Reporter: Vendy Yhulia Susanto | Editor: Yudho Winarto
Sementara itu, Peneliti ICW Egi Primayogha mengatakan, munculnya kembali kasus suap dugaan pajak jelas mengkhawatirkan. Hal ini menunjukkan adanya kongkalikong antara aparat perpajakan dan wajib pajak.
“Skandal perpajakan perlu dijadikan perhatian serius. Tentu kita tidak lupa bahwa pajak telah menjadi “mainan” banyak pihak. Bahkan terdapat pihak yang diduga membajak kebijakan guna mencari keuntungan,” kata Egi dalam keterangan tertulisnya.
ICW menyebut, dalam UU no 2 tahun 2020 tentang Penanganan Covid, terdapat penurunan tarif pajak penghasilan bagi Wajib Pajak Badan (PPh Badan).
Tarif pajak bagi wajib pajak badan kini dikenakan sebesar 22% dan akan menurun lagi menjadi 20% pada tahun 2022. Jumlah ini menurun dari tarif yang diatur dalam UU 36/2008 tentang Pajak Penghasilan sebesar 28%.
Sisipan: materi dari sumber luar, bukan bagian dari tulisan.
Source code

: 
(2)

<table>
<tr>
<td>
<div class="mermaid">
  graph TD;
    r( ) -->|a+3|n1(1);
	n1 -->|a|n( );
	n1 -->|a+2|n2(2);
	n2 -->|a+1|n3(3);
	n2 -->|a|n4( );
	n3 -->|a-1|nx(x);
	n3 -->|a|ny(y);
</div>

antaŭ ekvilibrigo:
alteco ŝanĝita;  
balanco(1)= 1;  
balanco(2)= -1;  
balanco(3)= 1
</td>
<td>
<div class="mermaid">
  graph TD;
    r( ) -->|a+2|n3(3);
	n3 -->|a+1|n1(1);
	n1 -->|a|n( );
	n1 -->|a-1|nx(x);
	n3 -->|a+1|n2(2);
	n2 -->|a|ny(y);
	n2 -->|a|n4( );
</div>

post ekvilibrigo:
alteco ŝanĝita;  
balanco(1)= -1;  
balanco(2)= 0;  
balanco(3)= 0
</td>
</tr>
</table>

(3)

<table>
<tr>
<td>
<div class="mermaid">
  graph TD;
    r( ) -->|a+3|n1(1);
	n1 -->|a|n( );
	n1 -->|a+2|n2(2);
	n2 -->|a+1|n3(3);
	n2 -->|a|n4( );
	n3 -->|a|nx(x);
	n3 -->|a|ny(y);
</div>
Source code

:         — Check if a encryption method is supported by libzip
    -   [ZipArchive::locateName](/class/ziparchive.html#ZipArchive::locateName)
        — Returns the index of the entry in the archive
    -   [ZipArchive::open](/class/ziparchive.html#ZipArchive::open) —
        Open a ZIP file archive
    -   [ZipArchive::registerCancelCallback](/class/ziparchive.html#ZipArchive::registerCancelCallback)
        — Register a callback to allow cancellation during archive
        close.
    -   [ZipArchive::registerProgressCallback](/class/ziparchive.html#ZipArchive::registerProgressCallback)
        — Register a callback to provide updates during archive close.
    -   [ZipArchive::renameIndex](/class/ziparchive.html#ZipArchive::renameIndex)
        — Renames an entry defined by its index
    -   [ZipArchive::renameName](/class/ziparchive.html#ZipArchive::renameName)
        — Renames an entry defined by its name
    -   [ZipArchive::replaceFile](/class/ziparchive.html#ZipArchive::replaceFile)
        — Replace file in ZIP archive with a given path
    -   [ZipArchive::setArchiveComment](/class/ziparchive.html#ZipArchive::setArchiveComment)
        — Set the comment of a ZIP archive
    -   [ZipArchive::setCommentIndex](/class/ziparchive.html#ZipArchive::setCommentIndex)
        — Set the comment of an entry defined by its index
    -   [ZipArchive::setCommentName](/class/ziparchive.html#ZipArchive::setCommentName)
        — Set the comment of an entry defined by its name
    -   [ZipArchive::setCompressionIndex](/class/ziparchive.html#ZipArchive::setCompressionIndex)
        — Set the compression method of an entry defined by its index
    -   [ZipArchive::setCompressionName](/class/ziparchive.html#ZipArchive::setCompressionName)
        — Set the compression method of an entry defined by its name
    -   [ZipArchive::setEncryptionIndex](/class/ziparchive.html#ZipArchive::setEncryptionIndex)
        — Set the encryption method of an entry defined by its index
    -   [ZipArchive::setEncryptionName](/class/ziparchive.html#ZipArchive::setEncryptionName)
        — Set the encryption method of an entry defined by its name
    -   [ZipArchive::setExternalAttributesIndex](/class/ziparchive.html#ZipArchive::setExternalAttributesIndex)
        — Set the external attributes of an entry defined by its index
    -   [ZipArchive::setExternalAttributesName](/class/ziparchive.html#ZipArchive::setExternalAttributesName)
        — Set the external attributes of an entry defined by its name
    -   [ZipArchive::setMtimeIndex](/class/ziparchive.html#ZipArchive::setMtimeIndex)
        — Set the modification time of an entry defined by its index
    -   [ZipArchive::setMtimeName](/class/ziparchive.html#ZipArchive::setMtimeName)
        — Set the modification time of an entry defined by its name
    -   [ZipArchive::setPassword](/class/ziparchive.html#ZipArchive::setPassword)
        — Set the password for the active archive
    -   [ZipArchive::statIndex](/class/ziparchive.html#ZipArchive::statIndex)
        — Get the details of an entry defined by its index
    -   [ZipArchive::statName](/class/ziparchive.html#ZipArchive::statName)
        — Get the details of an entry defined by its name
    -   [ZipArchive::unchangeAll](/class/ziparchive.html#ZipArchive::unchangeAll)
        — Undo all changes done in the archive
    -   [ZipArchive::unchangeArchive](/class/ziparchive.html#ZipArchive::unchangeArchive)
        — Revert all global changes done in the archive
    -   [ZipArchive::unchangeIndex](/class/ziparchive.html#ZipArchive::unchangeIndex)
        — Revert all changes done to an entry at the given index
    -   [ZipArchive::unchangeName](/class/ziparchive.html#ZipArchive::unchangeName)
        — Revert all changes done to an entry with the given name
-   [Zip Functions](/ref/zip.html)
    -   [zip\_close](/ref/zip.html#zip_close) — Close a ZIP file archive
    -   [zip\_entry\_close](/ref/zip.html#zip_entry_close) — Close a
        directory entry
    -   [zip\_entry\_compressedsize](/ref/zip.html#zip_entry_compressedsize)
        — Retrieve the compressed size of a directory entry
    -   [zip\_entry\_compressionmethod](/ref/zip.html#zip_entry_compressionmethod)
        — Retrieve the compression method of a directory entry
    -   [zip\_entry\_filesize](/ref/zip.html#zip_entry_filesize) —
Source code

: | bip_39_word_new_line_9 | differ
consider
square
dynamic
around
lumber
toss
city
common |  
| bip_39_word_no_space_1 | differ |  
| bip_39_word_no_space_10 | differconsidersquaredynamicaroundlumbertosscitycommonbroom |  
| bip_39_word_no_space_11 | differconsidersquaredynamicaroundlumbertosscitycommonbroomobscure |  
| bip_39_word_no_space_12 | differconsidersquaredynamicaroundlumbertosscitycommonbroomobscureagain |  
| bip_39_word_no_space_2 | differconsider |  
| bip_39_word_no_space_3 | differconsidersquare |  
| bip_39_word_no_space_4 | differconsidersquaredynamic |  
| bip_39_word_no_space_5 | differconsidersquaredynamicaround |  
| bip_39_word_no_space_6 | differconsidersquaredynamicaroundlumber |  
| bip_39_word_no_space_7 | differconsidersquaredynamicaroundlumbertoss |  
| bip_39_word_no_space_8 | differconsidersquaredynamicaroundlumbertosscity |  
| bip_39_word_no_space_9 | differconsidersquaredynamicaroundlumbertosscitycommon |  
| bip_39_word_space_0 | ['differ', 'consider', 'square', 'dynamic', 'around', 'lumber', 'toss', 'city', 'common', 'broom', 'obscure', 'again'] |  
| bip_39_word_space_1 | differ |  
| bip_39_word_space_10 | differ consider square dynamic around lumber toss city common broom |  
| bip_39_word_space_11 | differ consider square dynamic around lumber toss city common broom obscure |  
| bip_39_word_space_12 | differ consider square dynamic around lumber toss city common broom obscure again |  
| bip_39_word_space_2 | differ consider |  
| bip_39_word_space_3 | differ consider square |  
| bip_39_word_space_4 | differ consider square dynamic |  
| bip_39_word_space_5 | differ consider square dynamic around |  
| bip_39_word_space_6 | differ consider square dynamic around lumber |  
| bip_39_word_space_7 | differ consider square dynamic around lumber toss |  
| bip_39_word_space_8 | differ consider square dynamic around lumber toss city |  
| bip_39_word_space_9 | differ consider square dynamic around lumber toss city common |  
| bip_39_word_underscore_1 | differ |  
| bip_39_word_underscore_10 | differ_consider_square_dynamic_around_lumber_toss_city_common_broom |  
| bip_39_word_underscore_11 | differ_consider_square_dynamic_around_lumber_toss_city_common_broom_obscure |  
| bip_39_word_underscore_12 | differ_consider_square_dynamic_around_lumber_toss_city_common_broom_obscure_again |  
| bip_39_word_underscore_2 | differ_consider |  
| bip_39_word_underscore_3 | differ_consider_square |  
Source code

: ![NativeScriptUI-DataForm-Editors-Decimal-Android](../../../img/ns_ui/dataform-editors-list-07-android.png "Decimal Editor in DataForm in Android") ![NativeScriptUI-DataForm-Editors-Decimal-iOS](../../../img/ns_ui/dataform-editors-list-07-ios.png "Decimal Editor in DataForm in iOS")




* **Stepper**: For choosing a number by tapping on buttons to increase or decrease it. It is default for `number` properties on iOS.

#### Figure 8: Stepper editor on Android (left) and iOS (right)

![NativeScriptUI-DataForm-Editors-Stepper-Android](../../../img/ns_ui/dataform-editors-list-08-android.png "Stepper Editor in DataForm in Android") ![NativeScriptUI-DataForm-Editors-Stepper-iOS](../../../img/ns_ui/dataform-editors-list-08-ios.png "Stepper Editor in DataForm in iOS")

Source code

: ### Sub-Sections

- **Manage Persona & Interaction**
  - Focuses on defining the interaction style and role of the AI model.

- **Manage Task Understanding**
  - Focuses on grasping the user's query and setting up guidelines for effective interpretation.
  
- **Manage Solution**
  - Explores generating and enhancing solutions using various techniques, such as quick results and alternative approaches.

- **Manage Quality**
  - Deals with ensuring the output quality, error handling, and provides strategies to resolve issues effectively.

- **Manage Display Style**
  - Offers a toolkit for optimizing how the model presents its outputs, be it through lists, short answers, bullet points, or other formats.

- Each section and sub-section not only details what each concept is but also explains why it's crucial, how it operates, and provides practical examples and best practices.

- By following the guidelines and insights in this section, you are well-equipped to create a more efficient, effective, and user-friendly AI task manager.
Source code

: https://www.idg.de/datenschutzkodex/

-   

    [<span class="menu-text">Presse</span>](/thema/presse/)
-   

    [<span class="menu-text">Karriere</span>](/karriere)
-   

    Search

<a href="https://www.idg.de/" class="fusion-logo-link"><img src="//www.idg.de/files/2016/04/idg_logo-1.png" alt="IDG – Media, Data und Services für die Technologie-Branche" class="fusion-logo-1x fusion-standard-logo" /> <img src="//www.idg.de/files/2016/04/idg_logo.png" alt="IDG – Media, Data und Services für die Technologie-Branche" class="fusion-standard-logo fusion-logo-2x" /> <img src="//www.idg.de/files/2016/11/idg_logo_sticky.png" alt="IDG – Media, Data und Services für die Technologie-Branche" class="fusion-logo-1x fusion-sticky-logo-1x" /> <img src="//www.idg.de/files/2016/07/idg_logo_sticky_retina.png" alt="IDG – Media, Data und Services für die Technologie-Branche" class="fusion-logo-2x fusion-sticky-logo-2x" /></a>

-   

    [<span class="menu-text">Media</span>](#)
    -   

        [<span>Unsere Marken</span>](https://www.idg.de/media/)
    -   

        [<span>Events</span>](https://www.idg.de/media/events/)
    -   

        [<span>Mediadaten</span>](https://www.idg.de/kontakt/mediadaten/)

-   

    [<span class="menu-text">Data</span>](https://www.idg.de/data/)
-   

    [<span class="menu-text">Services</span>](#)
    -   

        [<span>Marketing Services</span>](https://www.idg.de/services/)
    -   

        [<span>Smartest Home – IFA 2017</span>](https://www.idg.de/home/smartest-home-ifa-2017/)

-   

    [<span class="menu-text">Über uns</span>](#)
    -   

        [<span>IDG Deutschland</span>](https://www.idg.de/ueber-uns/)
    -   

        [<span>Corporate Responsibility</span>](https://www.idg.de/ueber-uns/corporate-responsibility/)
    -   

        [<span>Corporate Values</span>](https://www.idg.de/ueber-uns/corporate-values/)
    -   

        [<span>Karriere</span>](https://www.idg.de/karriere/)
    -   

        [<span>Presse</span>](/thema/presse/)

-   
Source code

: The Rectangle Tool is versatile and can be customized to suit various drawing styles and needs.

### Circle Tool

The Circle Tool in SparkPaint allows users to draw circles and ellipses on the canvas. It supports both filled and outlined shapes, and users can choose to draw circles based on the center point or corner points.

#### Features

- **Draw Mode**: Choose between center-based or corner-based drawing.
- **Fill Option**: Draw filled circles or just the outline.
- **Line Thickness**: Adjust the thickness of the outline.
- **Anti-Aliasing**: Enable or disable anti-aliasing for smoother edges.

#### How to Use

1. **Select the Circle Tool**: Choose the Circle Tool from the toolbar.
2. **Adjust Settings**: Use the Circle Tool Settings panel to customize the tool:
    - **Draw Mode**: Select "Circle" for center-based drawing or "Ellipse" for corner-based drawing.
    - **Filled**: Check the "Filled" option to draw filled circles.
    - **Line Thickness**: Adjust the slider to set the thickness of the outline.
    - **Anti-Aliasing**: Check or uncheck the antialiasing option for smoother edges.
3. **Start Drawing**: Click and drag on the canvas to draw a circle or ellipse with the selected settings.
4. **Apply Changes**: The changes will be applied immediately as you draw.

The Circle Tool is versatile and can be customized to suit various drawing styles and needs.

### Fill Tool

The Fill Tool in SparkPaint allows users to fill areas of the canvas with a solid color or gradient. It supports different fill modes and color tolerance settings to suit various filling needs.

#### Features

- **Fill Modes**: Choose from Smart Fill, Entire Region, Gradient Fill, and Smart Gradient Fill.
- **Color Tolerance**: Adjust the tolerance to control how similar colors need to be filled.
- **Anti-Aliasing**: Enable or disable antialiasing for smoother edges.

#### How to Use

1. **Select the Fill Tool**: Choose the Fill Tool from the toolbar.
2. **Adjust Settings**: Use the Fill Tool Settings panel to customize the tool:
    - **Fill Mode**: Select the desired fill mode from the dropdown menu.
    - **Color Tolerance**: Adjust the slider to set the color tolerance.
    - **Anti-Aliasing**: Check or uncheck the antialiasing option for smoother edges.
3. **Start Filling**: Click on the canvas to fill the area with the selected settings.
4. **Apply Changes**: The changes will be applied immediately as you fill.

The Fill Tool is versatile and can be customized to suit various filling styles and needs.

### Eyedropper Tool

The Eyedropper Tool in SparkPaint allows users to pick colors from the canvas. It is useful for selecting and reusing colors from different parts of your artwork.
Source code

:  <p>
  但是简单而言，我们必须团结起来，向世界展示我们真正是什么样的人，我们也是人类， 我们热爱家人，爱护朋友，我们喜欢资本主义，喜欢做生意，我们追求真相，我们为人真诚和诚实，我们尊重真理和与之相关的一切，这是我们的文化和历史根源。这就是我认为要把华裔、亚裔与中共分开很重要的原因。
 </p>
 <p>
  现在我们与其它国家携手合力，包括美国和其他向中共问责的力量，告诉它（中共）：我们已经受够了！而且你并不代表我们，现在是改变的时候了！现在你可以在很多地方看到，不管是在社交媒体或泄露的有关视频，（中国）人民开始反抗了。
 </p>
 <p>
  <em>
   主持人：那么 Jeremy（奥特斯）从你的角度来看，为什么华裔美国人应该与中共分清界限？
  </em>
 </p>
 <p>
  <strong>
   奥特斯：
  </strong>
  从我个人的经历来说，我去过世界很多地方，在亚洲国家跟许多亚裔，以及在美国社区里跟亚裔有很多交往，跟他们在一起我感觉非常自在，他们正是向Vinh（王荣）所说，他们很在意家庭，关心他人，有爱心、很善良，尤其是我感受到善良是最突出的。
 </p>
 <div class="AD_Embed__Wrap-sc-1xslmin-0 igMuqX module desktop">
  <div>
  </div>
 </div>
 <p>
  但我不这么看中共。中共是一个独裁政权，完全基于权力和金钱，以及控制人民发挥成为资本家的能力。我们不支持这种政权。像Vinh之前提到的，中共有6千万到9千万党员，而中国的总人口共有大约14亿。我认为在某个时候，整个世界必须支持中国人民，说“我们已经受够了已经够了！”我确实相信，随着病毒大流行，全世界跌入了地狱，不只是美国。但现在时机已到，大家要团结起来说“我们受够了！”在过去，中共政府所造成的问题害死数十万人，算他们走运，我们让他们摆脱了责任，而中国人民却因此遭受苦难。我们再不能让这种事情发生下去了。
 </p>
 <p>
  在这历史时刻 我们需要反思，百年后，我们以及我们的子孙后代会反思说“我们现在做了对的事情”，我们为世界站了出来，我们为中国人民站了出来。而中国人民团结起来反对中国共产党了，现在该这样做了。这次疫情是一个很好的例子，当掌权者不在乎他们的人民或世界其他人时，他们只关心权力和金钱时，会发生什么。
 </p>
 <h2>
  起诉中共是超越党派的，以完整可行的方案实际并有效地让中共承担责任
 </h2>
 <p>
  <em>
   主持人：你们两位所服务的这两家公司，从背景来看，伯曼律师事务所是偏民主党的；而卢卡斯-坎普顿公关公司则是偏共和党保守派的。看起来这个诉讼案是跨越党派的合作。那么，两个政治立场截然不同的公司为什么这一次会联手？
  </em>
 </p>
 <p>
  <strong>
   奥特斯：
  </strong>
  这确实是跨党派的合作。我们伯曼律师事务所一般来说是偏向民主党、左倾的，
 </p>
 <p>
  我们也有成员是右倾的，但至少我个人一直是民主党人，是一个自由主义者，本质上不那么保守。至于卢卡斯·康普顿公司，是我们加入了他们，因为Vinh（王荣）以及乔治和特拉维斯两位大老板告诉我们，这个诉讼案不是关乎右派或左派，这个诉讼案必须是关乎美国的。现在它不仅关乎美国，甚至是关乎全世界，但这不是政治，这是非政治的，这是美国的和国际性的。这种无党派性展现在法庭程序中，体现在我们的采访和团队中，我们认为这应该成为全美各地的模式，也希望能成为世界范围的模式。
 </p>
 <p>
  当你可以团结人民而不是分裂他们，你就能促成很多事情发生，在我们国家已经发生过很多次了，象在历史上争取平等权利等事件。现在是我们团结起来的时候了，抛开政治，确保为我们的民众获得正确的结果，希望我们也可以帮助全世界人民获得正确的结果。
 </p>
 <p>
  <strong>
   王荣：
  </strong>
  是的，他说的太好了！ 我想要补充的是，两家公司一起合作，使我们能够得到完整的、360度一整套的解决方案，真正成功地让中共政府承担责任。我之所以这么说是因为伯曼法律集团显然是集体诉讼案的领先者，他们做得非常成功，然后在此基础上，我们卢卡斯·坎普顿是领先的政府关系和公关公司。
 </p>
Baca Juga: Perhatian! Youtuber, Selebgram, dan Tiktoker bakal diawasi ketat oleh kantor pajak
ICW menilai, penurunan tarif ini patut dicurigai sebagai upaya pihak-pihak tertentu untuk mendapat keuntungan. Pengaturan tersebut telah diusulkan dalam Omnibus Law cluster Perpajakan. Namun kemudian ketentuan itu “disisipkan” dalam UU no 2/2020 ketika pandemi muncul. Omnibus Law cluster Perpajakan sendiri urung disahkan tanpa alasan yang jelas.
“Ini memunculkan dugaan kuat adanya upaya sistematis dari sejumlah pihak, dan semakin kuatnya pengaruh mereka dalam pengambilan kebijakan. Jika praktik ini dapat disebut bagian dari upaya mafia perpajakan, maka skandal perpajakan dan praktik mafia perpajakan mesti dibongkar seluruhnya,” jelas dia.
ICW mengingatkan, jika telah terjadi suap berulang kali kepada pejabat pajak, maka sistem pengawasan internal yang berjalan saat ini gagal mencegah penyelewengan.
“Maka pada tataran tata kelola di Kementerian Keuangan, Menteri Keuangan Sri Mulyani perlu me-review kembali dan membenahi sistem pengawasan internal di DJP Kementerian Keuangan agar wilayah rawan suap di lingkungan DJP dapat dipetakan dan dibenahi,” ujar dia.
Lebih lanjut ICW meminta agar proses hukum kasus pajak terbaru yang sudah masuk tahap penyidikan di KPK dapat dituntaskan, KPK perlu mengambil langkah-langkah lanjutan.
Pertama, KPK mesti mengusut aktor-aktor lain dalam perusahaan penyuap para tersangka. Kedua, mengejar para pegawai pajak lain yang mungkin terlibat mengingat Angin merupakan pejabat tinggi di Dirjen Pajak sehingga pihak yang ditengarai terlibat berpotensi lebih luas.
Ketiga, KPK terus memeriksa perusahaan-perusahaan lain yang diduga memberi suap. Terdapat 165 perusahaan yang teridentifikasi sebagai pungutan pajak berpotensi tinggi, namun baru tiga yang diusut, yaitu PT Jhonlin Baratama, Panin Bank, dan PT Gunung Madu Plantations.
PT Jhonlin Baratama diketahui dimiliki oleh salah seorang pengusaha besar pertambangan, yaitu Andi Syamsuddin Arsyad alias Haji isam.
Baca Juga: KPK keluarkan sprindik kasus dugaan suap pajak, Ditjen Pajak: Kami hormati
Keempat, menelusuri dugaan pencucian uang dan memeriksa pihak-pihak yang namanya tercatat dalam transaksi mencurigakan pada rekening Angin.
“Kasus-kasus korupsi yang menjerat Gayus, Bahasyim Assifie, maupun Dhana Widyatmika, adalah puncak dari gunung es permasalahan korupsi pajak di Indonesia. Kini, Angin Prayitno Aji juga sudah ditetapkan sebagai tersangka oleh KPK atas dugaan suap untuk merekayasa SKP. Belajar dari ketiga kasus tersebut, sudah sepantasnya penyidik segera menelusuri juga dugaan tindak pidana pencucian uang yang dilakukan oleh Angin Prayitno Aji,” ujar Egi.